(Passage)

Do you chunk the upload so if I lose internet for a second, it can just upload the chunks that failed?
This is an issue I have with one of my employees. They only get consumer Comcast, and the connection is crap. I ended up writing a bash script that will chunk and scp the files to a central server, and if it fails a chunk, it leaves it in the directory for her to manually re-run.
That said, I pay $20/mo for the file server (which i would no matter what) and it has 3TB of outbound bandwidth and unlimited inbound, and is less than 5% of your cost.
Although we do chunk the upload and send the chunks in parallel to the server we do not at this point have the recover functionality implemented. We are able to recover from a disruption in internet connectivity with retry logic in javascript but if your computer crashed completely we would not recover. That is on the roadmap and expected to be released in the next couple of months though.
In terms of cost there are certainly cheaper ways to accomplish transfers. MASV is designed to be very fast and we have 9 servers across the world to enable transfers anywhere. If your doing local transfers your own file server is likely good enough but if your sending hundreds of GB's cross country or across the world you will likely run into major performance issues. It really comes down to how much your time is worth and if file transfer are a consistent requirement for your business. This is certainly intended to be a B2b tool less for consumer use.
> I ended up writing a bash script that will chunk and scp the files to a central server, and if it fails a chunk, it leaves it in the directory for her to manually re-run.
Use Syncthing, it traverses NATs, it is trivial to set up, it is seemingly very secure by its nature, and crucially for you, it transfers in blocks. You can administer it through a web interface with credentials (or with none, if it's just listening on loopback).
A lot of why our users enjoy MASV is because it's dead simple to use for non-technical users. Not that syncthing is very hard but as a video pro dealing with clients the easier it is for them to just click a download button the more likely it will happen. Also because it's pay-as-you-go it's easy to charge back the transfer cost as a part of the project bill.
Most certainly. Another major benefit is that you folks provide storage, which inherently simplifies administering something like this. One benefit of Syncthing/BT Sync that I have not seen emulated by other vendors is peer-to-peer transfers, which can be considerably faster if both peers are on the same network or an adjacent one (including one on the same provider, or connected to the same exchange, or if the central service has no nodes on the same continent as the peer). The performance is just unmatched for such transfers, in my experience. A peer-based protocol could be a considerable help even if you don't intend on allowing direct peer-to-peer transfers, because (if implemented with sufficient care) it can allow you to choose better nodes to maximize throughput and integrity.

(End Passage)
(Given entries)

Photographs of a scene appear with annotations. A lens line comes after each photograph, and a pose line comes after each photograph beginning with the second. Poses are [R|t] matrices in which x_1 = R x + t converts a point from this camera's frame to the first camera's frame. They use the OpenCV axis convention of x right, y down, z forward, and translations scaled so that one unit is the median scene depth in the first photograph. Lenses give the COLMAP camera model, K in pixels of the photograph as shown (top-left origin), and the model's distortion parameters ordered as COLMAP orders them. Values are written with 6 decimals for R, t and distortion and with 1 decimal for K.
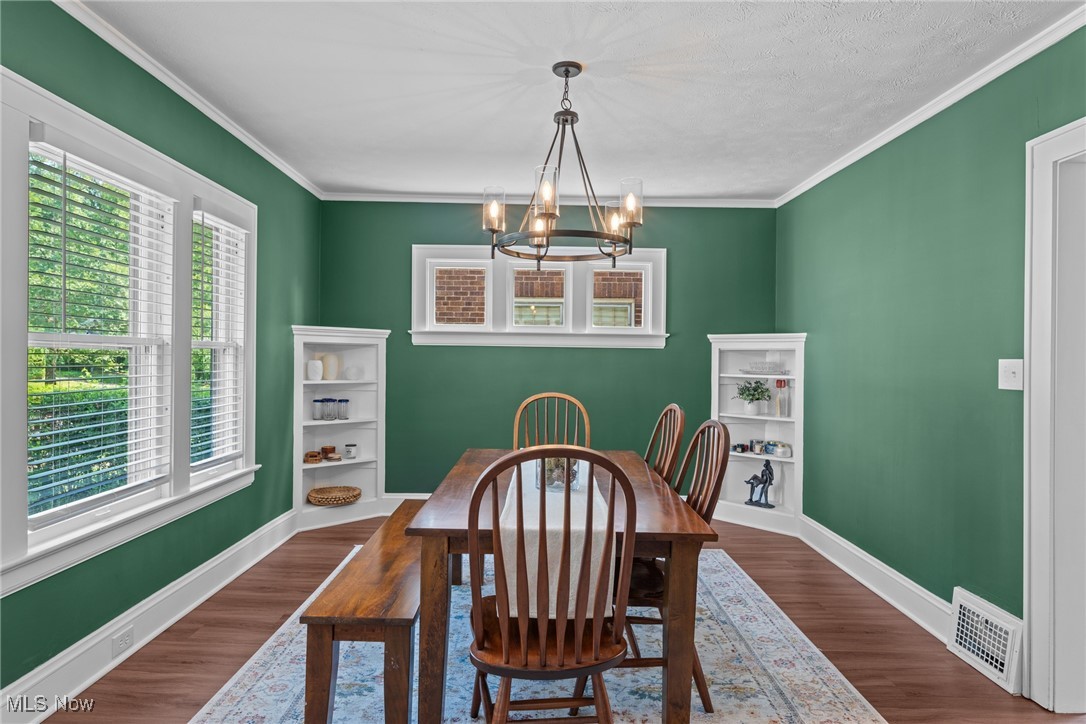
lens RADIAL K [[590.5, 0, 543.0], [0, 590.5, 363.2], [0, 0, 1]] dist [0.020764, 0.000029]
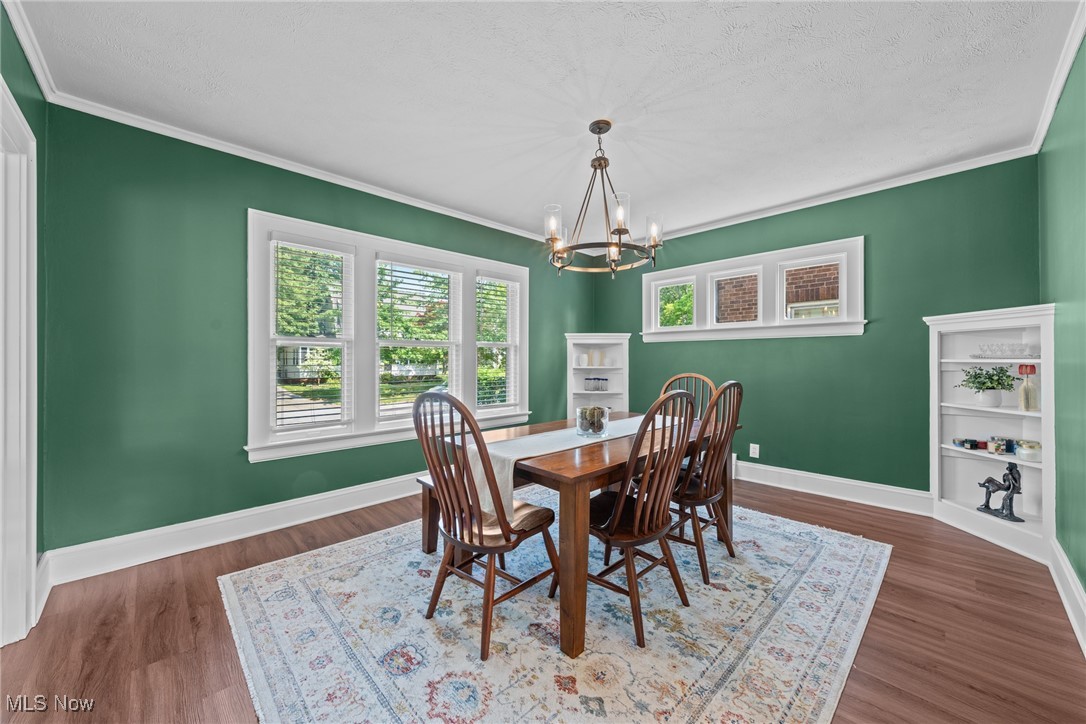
lens RADIAL K [[386.6, 0, 541.6], [0, 386.6, 360.5], [0, 0, 1]] dist [-0.001941, 0.000007]
pose [[0.701374, -0.010427, -0.712717, 0.301194], [0.006103, 0.999944, -0.008623, 0.021994], [0.712767, 0.001698, 0.701399, 0.156609]]
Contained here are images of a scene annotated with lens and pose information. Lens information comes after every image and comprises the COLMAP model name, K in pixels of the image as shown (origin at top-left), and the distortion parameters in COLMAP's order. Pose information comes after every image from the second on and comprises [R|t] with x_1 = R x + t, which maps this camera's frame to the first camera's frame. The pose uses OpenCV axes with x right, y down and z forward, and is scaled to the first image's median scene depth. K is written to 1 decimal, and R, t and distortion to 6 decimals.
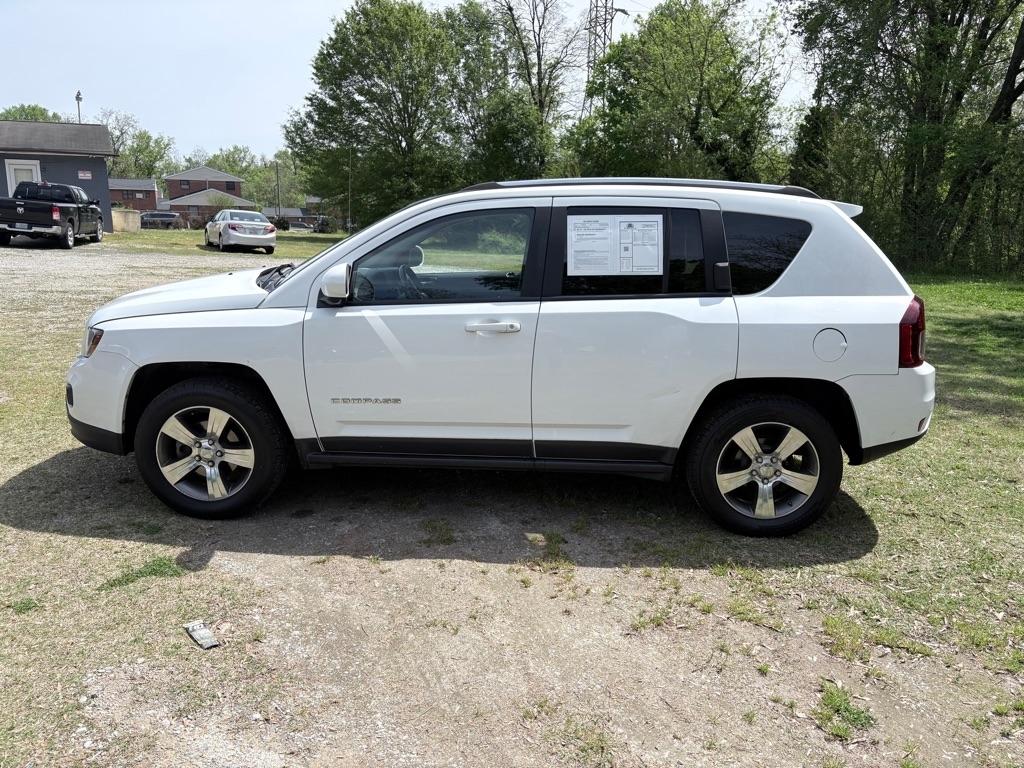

(End Given entries)

Task instructions:
Continue the forum thread on chunked file uploads and peer-to-peer transfers from its final reply.

Reply to the exercise:
I think there is a very legitimate need for centralized administration, I have all of my Syncthing node configurations synchronized over Syncthing itself (which is a bit of a risk, but not overly so), but I would consider paying for something (if I could have similar confidence and flexibility with the client software) more integrated, with some safeguards against accidentally disabling configuration sync (which would require me to directly configure the node) to a specific node, and some integrated ability to have nodes self-report and self-allocate.
Absolutely agree. We really built our network out to be independent of our file transfer tool. It creates routes across any cloud provider and can integrate into any cloud storage provider. It also uses machine learning to determine which routes are optimal based on previous performance and time of day. I see a future where you could use our network for many different products such as an accelerated VPN, streaming live content, or as you pointed out as a pass through network for a P2P connection if both endpoints are available but it would route across our network to avoid congestion. Potentially even being able to make a copy of the transfer in the cloud for archive. Even P2P relies on routing across the public internet which is prone to congestion and is set up to do least-cost routing for the ISP's. Usually it's less of an issue though because the protocols help ensure it pushes through that congestion. Lot's of cool possibilities for this in the future and nowhere near enough time!
I'll have to check that out. I was just desperate one afternoon after dropbox was failing to sync because of connectivity issues, and I knew bash just well enough to split, scp, rm, repeat.
You may also want to look into using rsync as an alternative to scp. rsync is much smarter about how it syncs data, so it should be better for your use case.
Is your 20$/mo server 1Gbit? At a fairly common 100Mbit these file transfers would be 1/10 the speed and also need to be downloaded. Even slower if you need to send to multiple people.
Running bit torrent let's peers share the data you upload and get the same net effect as this. But, that's not as far as I know a browser plugin.
PS: I don't think it's a big deal, but executed well it might be a valuable niche.
It averages 400Mbit upload and 350Mbit download, not that it matters to me personally, as my employee can rarely upload faster than 4Mbit.
That said, their 1Gbit connection will probably average around the same speed if they have more than a few users uploading 50GB files during normal business hours.
Just to clarify we will fill a 1 Gbps pipe but our servers are provisioned to do much more than 1 Gbps. If many users are uploading at the same time we scale up beyond 1 Gbps that's not our network bandwidth maximum.
That's good to know. 1Gbit is our "max" but that works just fine for the company's "network share" If we ever were to start hitting our bandwidth caps, I can pay to increase those, but the speed is pretty much fixed without changing providers. If speed were to ever be an issue, I would probably look at a different service like yours. It would be a massive hit at your current pricing, though.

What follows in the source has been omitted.